The prince meets a daddy-longlegs spider who tells him that with great patience he will be able to grow long legs. The daddy-longlegs instructs Prince Brilliant to jump into a hedge, where he enters into the world of dreams. Prince Brilliant spends seven years playing in the dream world before the daddy-longlegs returns to tell him that he should go back into the real world.

Prince Brilliant reunites with Lady Daffodilia and she is in awe at how tall he has become.
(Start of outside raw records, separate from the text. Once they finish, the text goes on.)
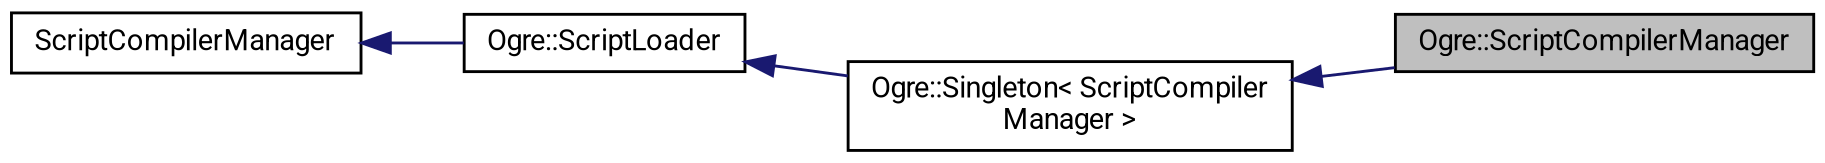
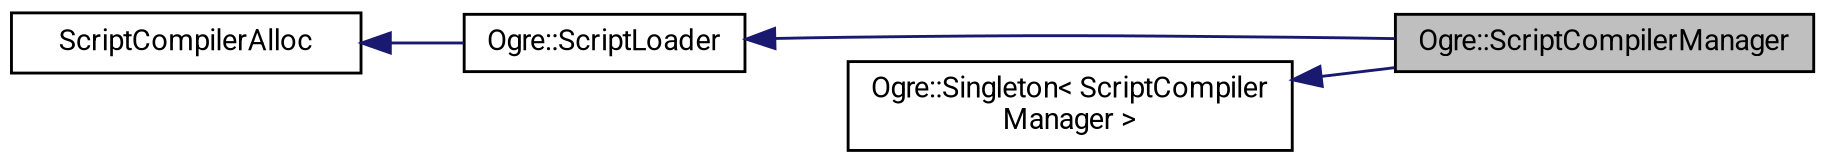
  digraph {
    fontname=Roboto
    rankdir=LR
    node [color=black fontname=Roboto fontsize=10 shape=record]
    edge [color=midnightblue dir=back fontname=Roboto fontsize=10 labelfontname=Helvetica labelfontsize=10 style=solid]
    n1 [fillcolor=grey75 fontcolor=black height=0.2 label="Ogre::ScriptCompilerManager" style=filled width=0.4]
    n2 [height=0.2 label="Ogre::Singleton\< ScriptCompiler\lManager \>" width=0.4]
    n3 [height=0.2 label="Ogre::ScriptLoader" width=0.4]
-   n4 [height=0.2 label=ScriptCompilerManager width=0.4]
+   n4 [height=0.2 label=ScriptCompilerAlloc width=0.4]
    n2 -> n1
-   n3 -> n2
+   n3 -> n1
    n4 -> n3
  }
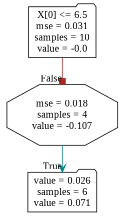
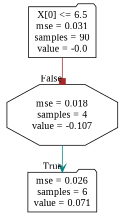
  digraph {
    fontname="Liberation Serif"
    node [fontname="Liberation Serif" shape=folder]
    edge [fontname="Liberation Serif" labeldistance=2.5]
-   n1 [label="X[0] <= 6.5\nmse = 0.031\nsamples = 10\nvalue = -0.0"]
+   n1 [label="X[0] <= 6.5\nmse = 0.031\nsamples = 90\nvalue = -0.0"]
    n2 [label="mse = 0.018\nsamples = 4\nvalue = -0.107" shape=octagon]
-   n3 [label="value = 0.026\nsamples = 6\nvalue = 0.071"]
+   n3 [label="mse = 0.026\nsamples = 6\nvalue = 0.071"]
    n1 -> n2 [arrowhead=box color=brown headlabel=False labelangle=-45]
    n2 -> n3 [arrowhead=vee color=teal headlabel=True labelangle=45]
  }
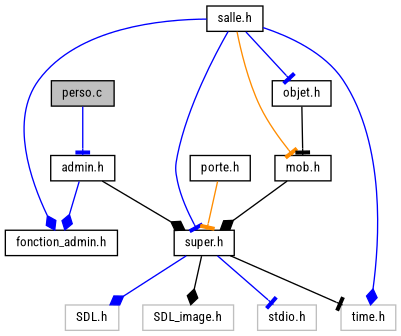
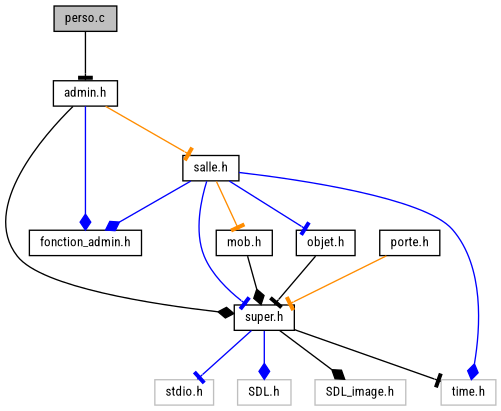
  digraph {
    fontname="Roboto Condensed"
    node [color=black fillcolor=white fontname="Roboto Condensed" fontsize=10 shape=record style=filled]
    edge [arrowhead=tee color=blue fontname="Roboto Condensed" fontsize=10 labelfontname=Helvetica labelfontsize=10 style=solid]
    n1 [fillcolor=grey75 fontcolor=black height=0.2 label="perso.c" width=0.4]
    n2 [height=0.2 label="admin.h" width=0.4]
    n3 [height=0.2 label="super.h" width=0.4]
    n4 [height=0.2 label="fonction_admin.h" width=0.4]
    n5 [height=0.2 label="salle.h" width=0.4]
    n6 [color=grey75 height=0.2 label="stdio.h" width=0.4]
    n7 [color=grey75 height=0.2 label="SDL.h" width=0.4]
    n8 [color=grey75 height=0.2 label="SDL_image.h" width=0.4]
    n9 [color=grey75 height=0.2 label="time.h" width=0.4]
    n10 [height=0.2 label="mob.h" width=0.4]
    n11 [height=0.2 label="objet.h" width=0.4]
    n12 [height=0.2 label="porte.h" width=0.4]
-   n1 -> n2
+   n1 -> n2 [color=black]
    n2 -> n3 [arrowhead=diamond color=black]
    n2 -> n4 [arrowhead=diamond]
+   n2 -> n5 [color=darkorange]
    n3 -> n6
    n3 -> n7 [arrowhead=diamond]
    n3 -> n8 [arrowhead=diamond color=black]
    n3 -> n9 [color=black]
    n5 -> n3
    n5 -> n4 [arrowhead=diamond]
    n5 -> n9 [arrowhead=diamond]
    n5 -> n10 [color=darkorange]
    n5 -> n11
    n10 -> n3 [arrowhead=diamond color=black]
-   n11 -> n10 [color=black]
+   n11 -> n3 [color=black]
    n12 -> n3 [color=darkorange]
  }
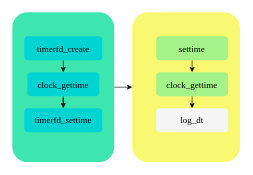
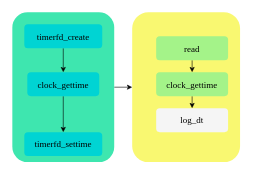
  <mxCell id="0" />
  <mxCell id="1" parent="0" />
  <mxCell id="2" value="" style="rounded=1;whiteSpace=wrap;html=1;fillColor=#F9F871;strokeColor=none;" vertex="1" parent="1"><mxGeometry x="220" y="20" width="180" height="250" as="geometry" /></mxCell>
  <mxCell id="3" style="edgeStyle=orthogonalEdgeStyle;rounded=1;orthogonalLoop=1;jettySize=auto;html=1;exitX=1;exitY=0.5;exitDx=0;exitDy=0;entryX=0;entryY=0.5;entryDx=0;entryDy=0;fontFamily=Times New Roman;fontSize=15;" edge="1" parent="1" source="4" target="2"><mxGeometry relative="1" as="geometry" /></mxCell>
  <mxCell id="4" value="" style="rounded=1;whiteSpace=wrap;html=1;fillColor=#3EE6AF;strokeColor=none;" vertex="1" parent="1"><mxGeometry x="20" y="20" width="170" height="250" as="geometry" /></mxCell>
  <mxCell id="5" style="edgeStyle=orthogonalEdgeStyle;rounded=1;orthogonalLoop=1;jettySize=auto;html=1;exitX=0.5;exitY=1;exitDx=0;exitDy=0;entryX=0.5;entryY=0;entryDx=0;entryDy=0;strokeWidth=1;fontFamily=Times New Roman;fontSize=15;" edge="1" parent="1" source="6" target="14"><mxGeometry relative="1" as="geometry" /></mxCell>
- <mxCell id="6" value="timerfd_create" style="rounded=1;whiteSpace=wrap;html=1;fontFamily=Times New Roman;fontSize=15;strokeColor=none;fillColor=#00D4D3;" vertex="1" parent="1"><mxGeometry x="40" y="60" width="130" height="40" as="geometry" /></mxCell>
- <mxCell id="7" value="timerfd_settime" style="rounded=1;whiteSpace=wrap;html=1;fontFamily=Times New Roman;fontSize=15;strokeColor=none;fillColor=#00D4D3;" vertex="1" parent="1"><mxGeometry x="40" y="180" width="130" height="40" as="geometry" /></mxCell>
+ <mxCell id="6" value="timerfd_create" style="rounded=1;whiteSpace=wrap;html=1;fontFamily=Times New Roman;fontSize=15;strokeColor=none;fillColor=#00D4D3;" vertex="1" parent="1"><mxGeometry x="40" y="40" width="130" height="40" as="geometry" /></mxCell>
+ <mxCell id="7" value="timerfd_settime" style="rounded=1;whiteSpace=wrap;html=1;fontFamily=Times New Roman;fontSize=15;strokeColor=none;fillColor=#00D4D3;" vertex="1" parent="1"><mxGeometry x="40" y="220" width="130" height="40" as="geometry" /></mxCell>
  <mxCell id="8" style="edgeStyle=orthogonalEdgeStyle;rounded=1;orthogonalLoop=1;jettySize=auto;html=1;exitX=0.5;exitY=1;exitDx=0;exitDy=0;entryX=0.5;entryY=0;entryDx=0;entryDy=0;fontFamily=Times New Roman;fontSize=15;" edge="1" parent="1" source="9" target="11"><mxGeometry relative="1" as="geometry" /></mxCell>
- <mxCell id="9" value="settime" style="rounded=1;whiteSpace=wrap;html=1;fontFamily=Times New Roman;fontSize=15;strokeColor=none;fillColor=#A4F389;" vertex="1" parent="1"><mxGeometry x="260" y="60" width="120" height="40" as="geometry" /></mxCell>
+ <mxCell id="9" value="read" style="rounded=1;whiteSpace=wrap;html=1;fontFamily=Times New Roman;fontSize=15;strokeColor=none;fillColor=#A4F389;" vertex="1" parent="1"><mxGeometry x="260" y="60" width="120" height="40" as="geometry" /></mxCell>
  <mxCell id="10" style="edgeStyle=orthogonalEdgeStyle;rounded=1;orthogonalLoop=1;jettySize=auto;html=1;exitX=0.5;exitY=1;exitDx=0;exitDy=0;entryX=0.5;entryY=0;entryDx=0;entryDy=0;fontFamily=Times New Roman;fontSize=15;" edge="1" parent="1" source="11" target="12"><mxGeometry relative="1" as="geometry" /></mxCell>
  <mxCell id="11" value="clock_gettime" style="rounded=1;whiteSpace=wrap;html=1;fontFamily=Times New Roman;fontSize=15;strokeColor=none;fillColor=#A4F389;" vertex="1" parent="1"><mxGeometry x="260" y="120" width="120" height="40" as="geometry" /></mxCell>
  <mxCell id="12" value="log_dt" style="rounded=1;whiteSpace=wrap;html=1;fontFamily=Times New Roman;fontSize=15;strokeColor=none;fillColor=#f5f5f5;" vertex="1" parent="1"><mxGeometry x="260" y="180" width="120" height="40" as="geometry" /></mxCell>
  <mxCell id="13" style="edgeStyle=orthogonalEdgeStyle;rounded=1;orthogonalLoop=1;jettySize=auto;html=1;exitX=0.5;exitY=1;exitDx=0;exitDy=0;strokeWidth=1;fontFamily=Times New Roman;fontSize=15;" edge="1" parent="1" source="14" target="7"><mxGeometry relative="1" as="geometry" /></mxCell>
  <mxCell id="14" value="clock_gettime" style="rounded=1;whiteSpace=wrap;html=1;fontFamily=Times New Roman;fontSize=15;strokeColor=none;fillColor=#00D4D3;" vertex="1" parent="1"><mxGeometry x="45" y="120" width="120" height="40" as="geometry" /></mxCell>
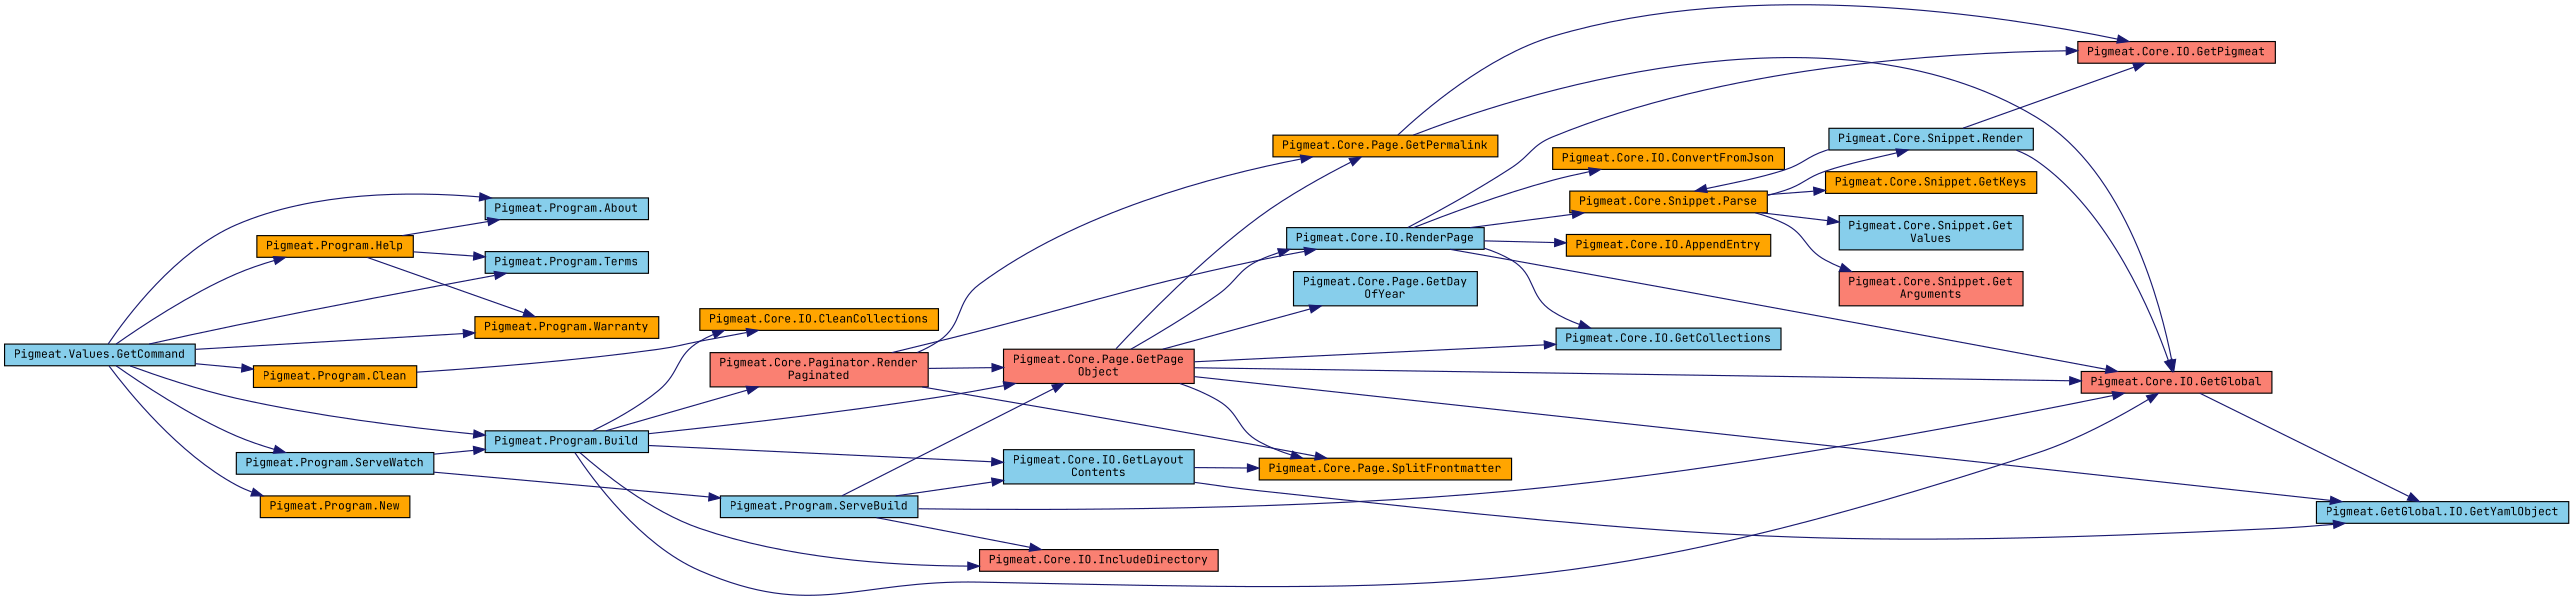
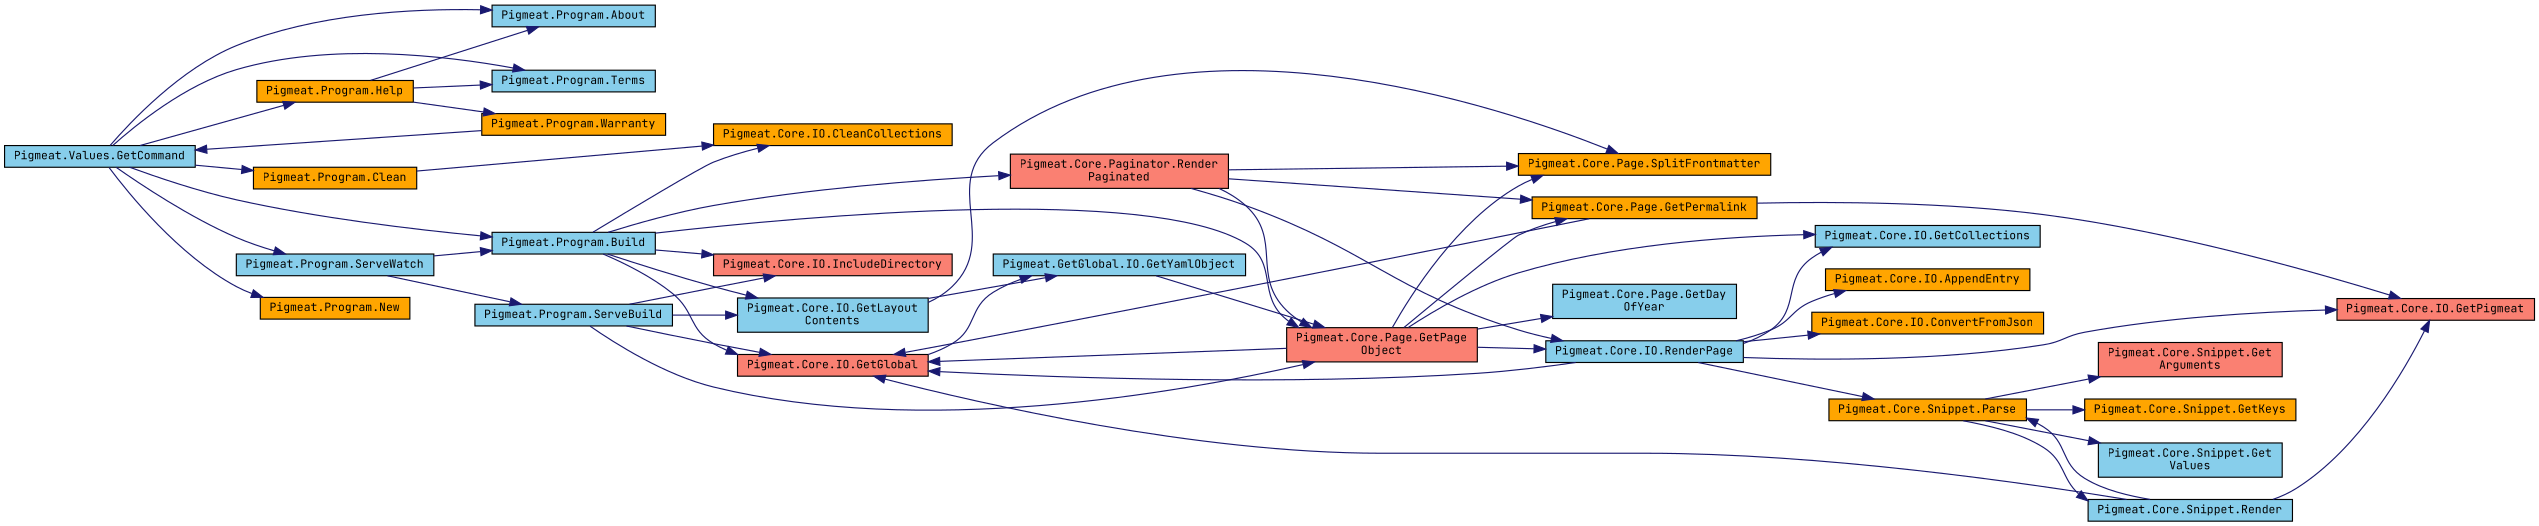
  digraph {
    fontname="JetBrains Mono"
    rankdir=LR
    node [color=black fillcolor=skyblue fontname="JetBrains Mono" fontsize=10 shape=record style=filled]
    edge [color=midnightblue fontname="JetBrains Mono" fontsize=10 labelfontname=Helvetica labelfontsize=10 style=solid]
    n1 [fontcolor=black height=0.2 label="Pigmeat.Values.GetCommand" width=0.4]
    n2 [height=0.2 label="Pigmeat.Program.About" width=0.4]
    n3 [height=0.2 label="Pigmeat.Program.Build" width=0.4]
    n4 [fillcolor=orange height=0.2 label="Pigmeat.Program.Clean" width=0.4]
    n5 [fillcolor=orange height=0.2 label="Pigmeat.Program.Help" width=0.4]
    n6 [height=0.2 label="Pigmeat.Program.Terms" width=0.4]
    n7 [fillcolor=orange height=0.2 label="Pigmeat.Program.Warranty" width=0.4]
    n8 [fillcolor=orange height=0.2 label="Pigmeat.Program.New" width=0.4]
    n9 [height=0.2 label="Pigmeat.Program.ServeWatch" width=0.4]
    n10 [fillcolor=orange height=0.2 label="Pigmeat.Core.IO.CleanCollections" width=0.4]
    n11 [fillcolor=salmon height=0.2 label="Pigmeat.Core.IO.GetGlobal" width=0.4]
    n12 [height=0.2 label="Pigmeat.Core.IO.GetLayout\lContents" width=0.4]
    n13 [fillcolor=salmon height=0.2 label="Pigmeat.Core.Page.GetPage\lObject" width=0.4]
    n14 [fillcolor=salmon height=0.2 label="Pigmeat.Core.IO.IncludeDirectory" width=0.4]
    n15 [fillcolor=salmon height=0.2 label="Pigmeat.Core.Paginator.Render\lPaginated" width=0.4]
    n16 [height=0.2 label="Pigmeat.Program.ServeBuild" width=0.4]
    n17 [height=0.2 label="Pigmeat.GetGlobal.IO.GetYamlObject" width=0.4]
    n18 [fillcolor=orange height=0.2 label="Pigmeat.Core.Page.SplitFrontmatter" width=0.4]
    n19 [height=0.2 label="Pigmeat.Core.IO.GetCollections" width=0.4]
    n20 [height=0.2 label="Pigmeat.Core.Page.GetDay\lOfYear" width=0.4]
    n21 [fillcolor=orange height=0.2 label="Pigmeat.Core.Page.GetPermalink" width=0.4]
    n22 [height=0.2 label="Pigmeat.Core.IO.RenderPage" width=0.4]
    n23 [fillcolor=salmon height=0.2 label="Pigmeat.Core.IO.GetPigmeat" width=0.4]
    n24 [fillcolor=orange height=0.2 label="Pigmeat.Core.IO.AppendEntry" width=0.4]
    n25 [fillcolor=orange height=0.2 label="Pigmeat.Core.IO.ConvertFromJson" width=0.4]
    n26 [fillcolor=orange height=0.2 label="Pigmeat.Core.Snippet.Parse" width=0.4]
    n27 [fillcolor=salmon height=0.2 label="Pigmeat.Core.Snippet.Get\lArguments" width=0.4]
    n28 [fillcolor=orange height=0.2 label="Pigmeat.Core.Snippet.GetKeys" width=0.4]
    n29 [height=0.2 label="Pigmeat.Core.Snippet.Get\lValues" width=0.4]
    n30 [height=0.2 label="Pigmeat.Core.Snippet.Render" width=0.4]
    n1 -> n2
    n1 -> n3
    n1 -> n4
    n1 -> n5
    n1 -> n6
-   n1 -> n7
+   n7 -> n1
    n1 -> n8
    n1 -> n9
    n3 -> n10
    n3 -> n11
    n3 -> n12
    n3 -> n13
    n3 -> n14
    n3 -> n15
    n4 -> n10
    n5 -> n2
    n5 -> n6
    n5 -> n7
    n9 -> n3
    n9 -> n16
    n11 -> n17
    n12 -> n17
    n12 -> n18
    n13 -> n11
-   n13 -> n17
+   n17 -> n13
    n13 -> n18
    n13 -> n19
    n13 -> n20
    n13 -> n21
    n13 -> n22
    n15 -> n13
    n15 -> n18
    n15 -> n21
    n15 -> n22
    n16 -> n11
    n16 -> n12
    n16 -> n13
    n16 -> n14
    n21 -> n11
    n21 -> n23
    n22 -> n11
    n22 -> n19
    n22 -> n23
    n22 -> n24
    n22 -> n25
    n22 -> n26
    n26 -> n27
    n26 -> n28
    n26 -> n29
    n26 -> n30
    n30 -> n11
    n30 -> n23
    n30 -> n26
  }
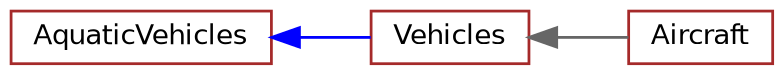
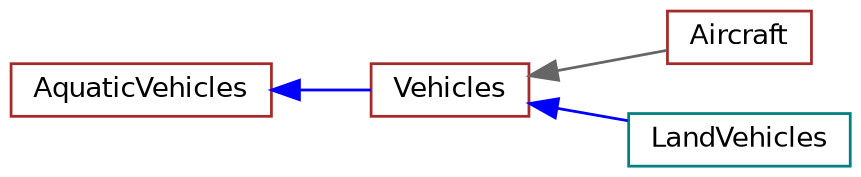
  digraph {
    rankdir=LR
    node [color=brown fillcolor=white fontname=Helvetica fontsize=10 shape=box style=filled]
    edge [color=blue dir=back fontname=Helvetica fontsize=10 labelfontname=Helvetica labelfontsize=10 style=solid]
    n1 [height=0.2 label=Vehicles width=0.4]
    n2 [height=0.2 label=Aircraft width=0.4]
+   n3 [color=teal height=0.2 label=LandVehicles width=0.4]
    n4 [height=0.2 label=AquaticVehicles width=0.4]
    n1 -> n2 [color=gray40]
+   n1 -> n3
    n4 -> n1
  }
While Lady Daffodilia admits that she was unable to become as clever as Prince Brilliant, he does not think that it matters, as she is “sweet and merry and charming.”

==Character descriptions==

Queen-mother: Mother of Prince Brilliant; reprimands her son’s manners towards Lady Daffodilia.

Countess: advises Lady Daffodilia’s manners towards Prince Brilliant.

Daddy-longlegs: a spider who tells Prince Brilliant how to grow his legs longer.

Lady Daffodilia: 12 years old; tall. she is described as idle, careless, thoughtless, and fair. She desires to be as smart as Prince Brilliant once he goes away.

Prince Brilliant: short; intellectual; well-read; always means what he says; straightforward; desires to be as tall as lady Daffodilia; grows tall in dream-land and returns happily to Lady Daffodilia.